QUOTED PASSAGE:
##############################

Linux on the Dell Inspiron 4150 Laptop

I purchased this notebook on January 20, 2003. I sent it in to both http://www.linux-on-laptops.com/ and http://tuxmobil.org/. There is also a mailing list for dell laptops with a FAQ.

New: I hear from Travis Fraser that the A06 BIOS fixes the clock bug! Haven't tried it myself.

I installed RedHat 8.0. I later upgraded to RedHat 9, and most recently I have installed a bunch of sound-related stuff from Planet CCRMA.

The laptop came with (rough details):

Component Status
Batteries Gives me 3 hours for each battery. I played with the APCI patch to the kernel; it could not figure out the battery status, so I stopped using it.
USB Works with my USB keychain storage device
External Mouse & Keyboard Did not try external mouse or keyboard.
Video I picked 1400x1050 resolution, 24-bit color. Yow. Bigger fonts needed.

##############################

LISTED ENTRIES:
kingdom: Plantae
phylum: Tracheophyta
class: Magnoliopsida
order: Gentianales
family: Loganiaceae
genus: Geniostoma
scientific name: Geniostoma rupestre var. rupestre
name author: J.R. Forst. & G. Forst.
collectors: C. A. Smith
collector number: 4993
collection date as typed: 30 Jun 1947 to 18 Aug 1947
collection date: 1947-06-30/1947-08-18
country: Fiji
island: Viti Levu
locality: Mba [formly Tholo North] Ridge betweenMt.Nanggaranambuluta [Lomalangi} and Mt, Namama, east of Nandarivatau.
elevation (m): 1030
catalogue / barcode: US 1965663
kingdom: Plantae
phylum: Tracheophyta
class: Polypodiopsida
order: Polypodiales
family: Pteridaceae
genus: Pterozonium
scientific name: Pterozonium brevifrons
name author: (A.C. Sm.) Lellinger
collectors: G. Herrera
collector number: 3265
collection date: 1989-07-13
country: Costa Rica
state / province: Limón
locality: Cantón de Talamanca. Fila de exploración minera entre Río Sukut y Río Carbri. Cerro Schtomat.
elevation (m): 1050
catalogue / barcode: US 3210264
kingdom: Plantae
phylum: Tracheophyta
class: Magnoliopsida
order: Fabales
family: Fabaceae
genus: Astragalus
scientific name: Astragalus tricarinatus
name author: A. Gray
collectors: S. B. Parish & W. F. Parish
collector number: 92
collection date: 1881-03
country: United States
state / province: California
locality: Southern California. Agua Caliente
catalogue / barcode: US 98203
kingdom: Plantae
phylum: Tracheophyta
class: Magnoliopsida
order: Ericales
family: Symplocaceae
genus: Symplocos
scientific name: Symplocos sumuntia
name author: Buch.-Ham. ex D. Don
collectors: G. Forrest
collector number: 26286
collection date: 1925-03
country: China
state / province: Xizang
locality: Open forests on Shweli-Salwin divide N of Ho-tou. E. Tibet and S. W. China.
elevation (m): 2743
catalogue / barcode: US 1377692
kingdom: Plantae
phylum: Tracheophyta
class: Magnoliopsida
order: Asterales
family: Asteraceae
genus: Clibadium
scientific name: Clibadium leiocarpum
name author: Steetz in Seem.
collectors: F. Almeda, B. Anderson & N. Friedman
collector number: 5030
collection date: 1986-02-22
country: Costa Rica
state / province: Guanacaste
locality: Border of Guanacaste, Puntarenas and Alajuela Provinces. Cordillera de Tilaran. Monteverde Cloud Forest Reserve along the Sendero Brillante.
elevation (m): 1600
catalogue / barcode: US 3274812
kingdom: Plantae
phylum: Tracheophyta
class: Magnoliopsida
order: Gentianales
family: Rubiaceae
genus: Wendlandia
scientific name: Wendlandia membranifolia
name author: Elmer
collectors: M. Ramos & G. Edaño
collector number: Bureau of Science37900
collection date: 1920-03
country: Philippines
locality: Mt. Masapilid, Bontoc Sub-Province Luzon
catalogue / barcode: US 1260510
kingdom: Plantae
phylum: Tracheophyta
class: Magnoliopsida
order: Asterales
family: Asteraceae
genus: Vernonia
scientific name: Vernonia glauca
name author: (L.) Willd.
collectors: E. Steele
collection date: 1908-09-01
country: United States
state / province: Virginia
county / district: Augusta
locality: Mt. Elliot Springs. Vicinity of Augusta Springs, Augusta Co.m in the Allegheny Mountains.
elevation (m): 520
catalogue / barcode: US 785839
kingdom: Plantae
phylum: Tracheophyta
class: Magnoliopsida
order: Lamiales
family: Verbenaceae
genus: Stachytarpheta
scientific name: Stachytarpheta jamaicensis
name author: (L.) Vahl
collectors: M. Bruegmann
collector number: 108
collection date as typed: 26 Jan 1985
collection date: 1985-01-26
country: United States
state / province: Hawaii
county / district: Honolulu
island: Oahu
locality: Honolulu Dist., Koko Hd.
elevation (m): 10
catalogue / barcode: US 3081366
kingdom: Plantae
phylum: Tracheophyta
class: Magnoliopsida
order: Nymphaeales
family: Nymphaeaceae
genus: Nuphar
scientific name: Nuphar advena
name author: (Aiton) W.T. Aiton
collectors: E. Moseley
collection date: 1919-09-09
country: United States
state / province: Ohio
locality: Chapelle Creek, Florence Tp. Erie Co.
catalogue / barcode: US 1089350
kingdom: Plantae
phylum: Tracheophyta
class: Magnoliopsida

##############################

TO DO:
A. Answer these questions from the Inspiron 4150 page:
(i) On what date was the notebook bought?
(ii) Which RedHat version was installed first?
(iii) How many hours does each battery give?
B. Reproduce word for word the part of the Inspiron 4150 page starting with "Linux on the" and going on through "mouse or keyboard.".
The entries are separate material, apart from the Inspiron 4150 page.

RESULTS OF THE TASKS:
A.
(i) January 20, 2003
(ii) RedHat 8.0
(iii) 3 hours

B.
Linux on the Dell Inspiron 4150 Laptop

I purchased this notebook on January 20, 2003. I sent it in to both http://www.linux-on-laptops.com/ and http://tuxmobil.org/. There is also a mailing list for dell laptops with a FAQ.

New: I hear from Travis Fraser that the A06 BIOS fixes the clock bug! Haven't tried it myself.

I installed RedHat 8.0. I later upgraded to RedHat 9, and most recently I have installed a bunch of sound-related stuff from Planet CCRMA.

The laptop came with (rough details):

Component Status
Batteries Gives me 3 hours for each battery. I played with the APCI patch to the kernel; it could not figure out the battery status, so I stopped using it.
USB Works with my USB keychain storage device
External Mouse & Keyboard Did not try external mouse or keyboard.